Claimant attempts to supplement the record with a letter from the Human Resources Specialist and an email from his employer's compliance supervisor to establish that he received Arizona approval on November 19 and New Jersey approval on November 21. Presumably, then, his position is that he should only owe a refund for the weeks of November 18 and 25. Those submissions were never presented in the proceedings before the New Jersey Division of Unemployment Insurance and are, therefore, not cognizable by this court. Claimant still did not supply a breakdown of his commission check, and he never testified or certified exactly when in November he "began working" or what he did during that time.
"To obtain benefits an employee must be: (1) eligible and (2) not disqualified." Amico v. Bd. of Review, 49 N.J. 159, 172 (1967). Eligibility requirements include the ability to work, being available to work, and actively seeking work. N.J.S.A. 43:21-4(c)(1). Here, as the Appeal Tribunal found, claimant was employed full time with First Financial, working on a commission basis. Because claimant was not available to work elsewhere, he was ineligible for benefits. That he did not receive compensation from his employer during the period is not dispositive.
Claimant's case is distinguishable from that of the salesman working on commission in Borromeo v. Bd. of Review, 196 N.J. Super. 576 (App. Div. 1984), where this court held that full-time work did not prevent the claimant from entitlement to unemployment benefits. There, the claimant stated he was using his current job, where he earned virtually nothing, as a platform to find more appropriate work and that he was "free to leave [his job] at any time." Id. at 579. By comparison, claimant had started his new job and it is not reasonable to infer that he was using such a position to find more gainful employment. We are satisfied that the Appeal Tribunal correctly determined that claimant was not eligible for benefits and that he is therefore liable for refund of the amount by which he was overpaid.

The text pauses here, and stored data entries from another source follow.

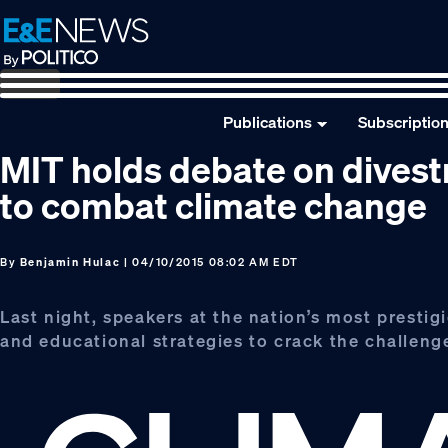
Skip
Skip
Skip
to
to
to
primary
main
footer
navigation
content
Publications
Subscriptio
MIT holds debate on divest
to combat climate change
By
Benjamin Hulac
| 04/10/2015 08:02 AM EDT
Last night, speakers at the nation’s most prestig
and educational strategies to crack the challen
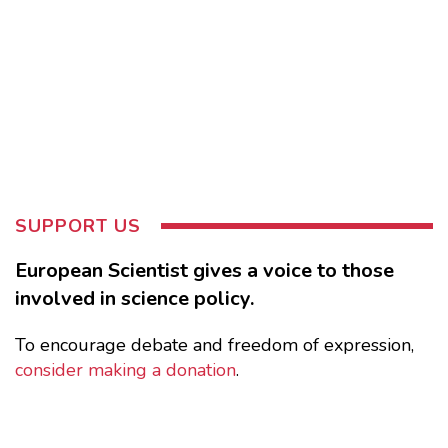
SUPPORT US
European Scientist gives a voice to those
involved in science policy.
To encourage debate and freedom of expression,
consider making a donation
.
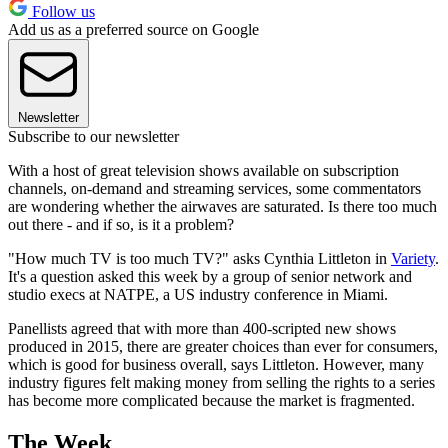
Follow us
Add us as a preferred source on Google
Newsletter
Subscribe to our newsletter
With a host of great television shows available on subscription
channels, on-demand and streaming services, some commentators
are wondering whether the airwaves are saturated. Is there too much
out there - and if so, is it a problem?
"How much TV is too much TV?" asks Cynthia Littleton in
Variety
.
It's a question asked this week by a group of senior network and
studio execs at NATPE, a US industry conference in Miami.
Panellists agreed that with more than 400-scripted new shows
produced in 2015, there are greater choices than ever for consumers,
which is good for business overall, says Littleton. However, many
industry figures felt making money from selling the rights to a series
has become more complicated because the market is fragmented.
The Week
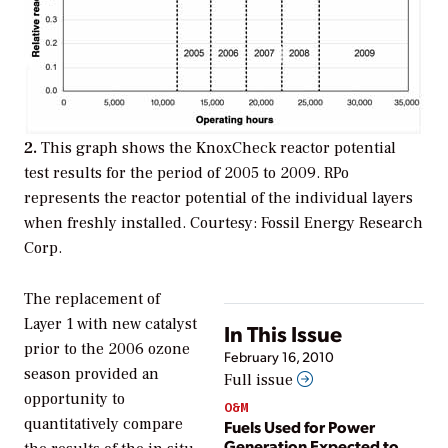
2.
This graph shows the KnoxCheck reactor potential
test results for the period of 2005 to 2009. RPo
represents the reactor potential of the individual layers
when freshly installed. Courtesy: Fossil Energy Research
Corp.
The replacement of
Layer 1 with new catalyst
In This Issue
prior to the 2006 ozone
February 16, 2010
season provided an
Full issue
opportunity to
O&M
quantitatively compare
Fuels Used for Power
Generation Expected to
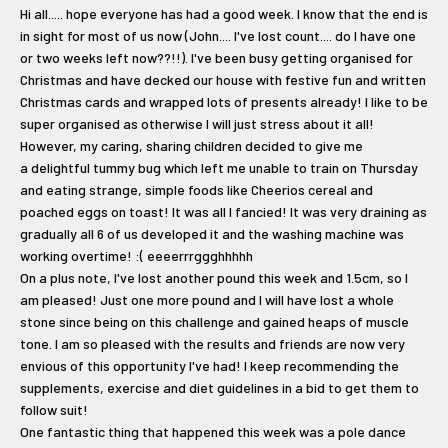
Hi all..... hope everyone has had a good week. I know that the end is
in sight for most of us now (John.... I've lost count.... do I have one
or two weeks left now??!!). I've been busy getting organised for
Christmas and have decked our house with festive fun and written
Christmas cards and wrapped lots of presents already! I like to be
super organised as otherwise I will just stress about it all!
However, my caring, sharing children decided to give me
a delightful tummy bug which left me unable to train on Thursday
and eating strange, simple foods like Cheerios cereal and
poached eggs on toast! It was all I fancied! It was very draining as
gradually all 6 of us developed it and the washing machine was
working overtime! :( eeeerrrggghhhhh
On a plus note, I've lost another pound this week and 1.5cm, so I
am pleased! Just one more pound and I will have lost a whole
stone since being on this challenge and gained heaps of muscle
tone. I am so pleased with the results and friends are now very
envious of this opportunity I've had! I keep recommending the
supplements, exercise and diet guidelines in a bid to get them to
follow suit!
One fantastic thing that happened this week was a pole dance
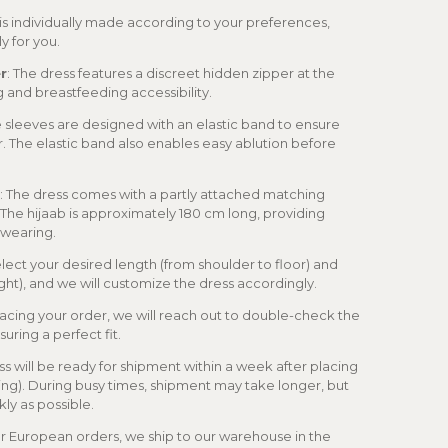
 is individually made according to your preferences,
ly for you.
r
: The dress features a discreet hidden zipper at the
ng and breastfeeding accessibility.
e sleeves are designed with an elastic band to ensure
r. The elastic band also enables easy ablution before
: The dress comes with a partly attached matching
. The hijaab is approximately 180 cm long, providing
f wearing.
elect your desired length (from shoulder to floor) and
ght), and we will customize the dress accordingly.
placing your order, we will reach out to double-check the
uring a perfect fit.
ss will be ready for shipment within a week after placing
ling). During busy times, shipment may take longer, but
kly as possible.
or European orders, we ship to our warehouse in the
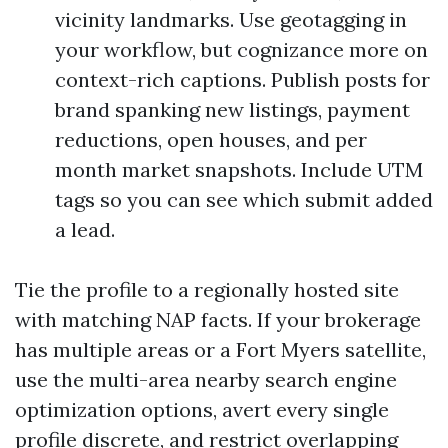
vicinity landmarks. Use geotagging in
your workflow, but cognizance more on
context-rich captions. Publish posts for
brand spanking new listings, payment
reductions, open houses, and per
month market snapshots. Include UTM
tags so you can see which submit added
a lead.
Tie the profile to a regionally hosted site
with matching NAP facts. If your brokerage
has multiple areas or a Fort Myers satellite,
use the multi-area nearby search engine
optimization options, avert every single
profile discrete, and restrict overlapping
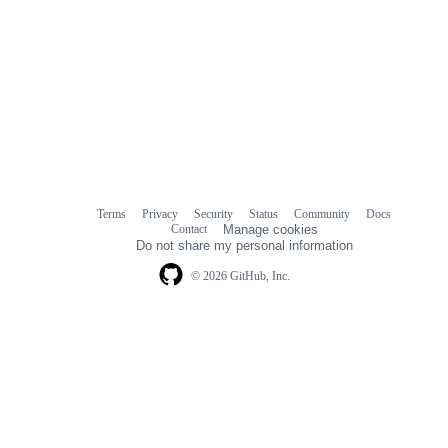
Terms
Privacy
Security
Status
Community
Docs
Footer
Footer
Contact
Manage cookies
navigation
Do not share my personal information
© 2026 GitHub, Inc.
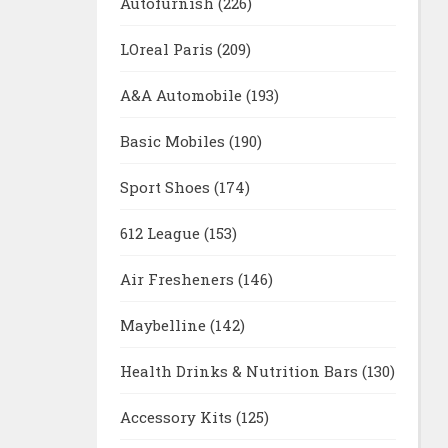
Autofurnish
(226)
LOreal Paris
(209)
A&A Automobile
(193)
Basic Mobiles
(190)
Sport Shoes
(174)
612 League
(153)
Air Fresheners
(146)
Maybelline
(142)
Health Drinks & Nutrition Bars
(130)
Accessory Kits
(125)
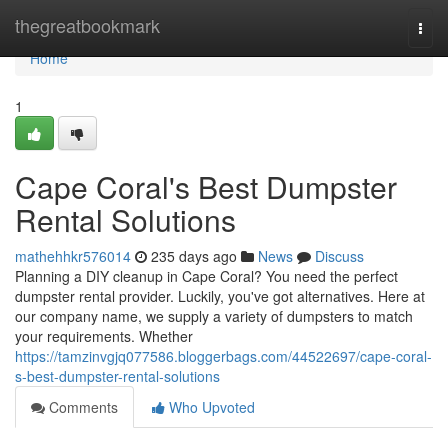
Home
thegreatbookmark
Togg
navi
Home
1
Cape Coral's Best Dumpster
Rental Solutions
mathehhkr576014
235 days ago
News
Discuss
Planning a DIY cleanup in Cape Coral? You need the perfect
dumpster rental provider. Luckily, you've got alternatives. Here at
our company name, we supply a variety of dumpsters to match
your requirements. Whether
https://tamzinvgjq077586.bloggerbags.com/44522697/cape-coral-
s-best-dumpster-rental-solutions
Comments
Who Upvoted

We will not upset the determination of an administrative agency absent a showing that it was arbitrary, capricious or unreasonable, that it lacked fair support in the evidence, or that it violated legislative policies. In re Musick, 143 N.J. 206, 216 (1996); Campbell v. Dep't of Civil Service, 39 N.J. 556, 562 (1963). We may not vacate an agency's decision because of doubts as to its wisdom or because the record may support more than one result. See generally, Henry v. Rahway State Prison, 81 N.J. 571, 579-80 (1980); De Vitis v. New Jersey Racing Comm'n, 202 N.J. Super. 484, 489-90 (App. Div.), certif. denied, 102 N.J. 337 (1985). An appellate court will not substitute its judgment for that of an administrative agency unless the agency's determination is "so plainly unwarranted that the interests of justice demand intervention and correction[.]" Clowes v. Terminix Int'l Inc., 109 N.J. 575, 588 (1988) (quoting State v. Johnson, 42 N.J. 146, 162 (1964)).
Applying these well-established standards to the facts of this case, we are constrained to affirm.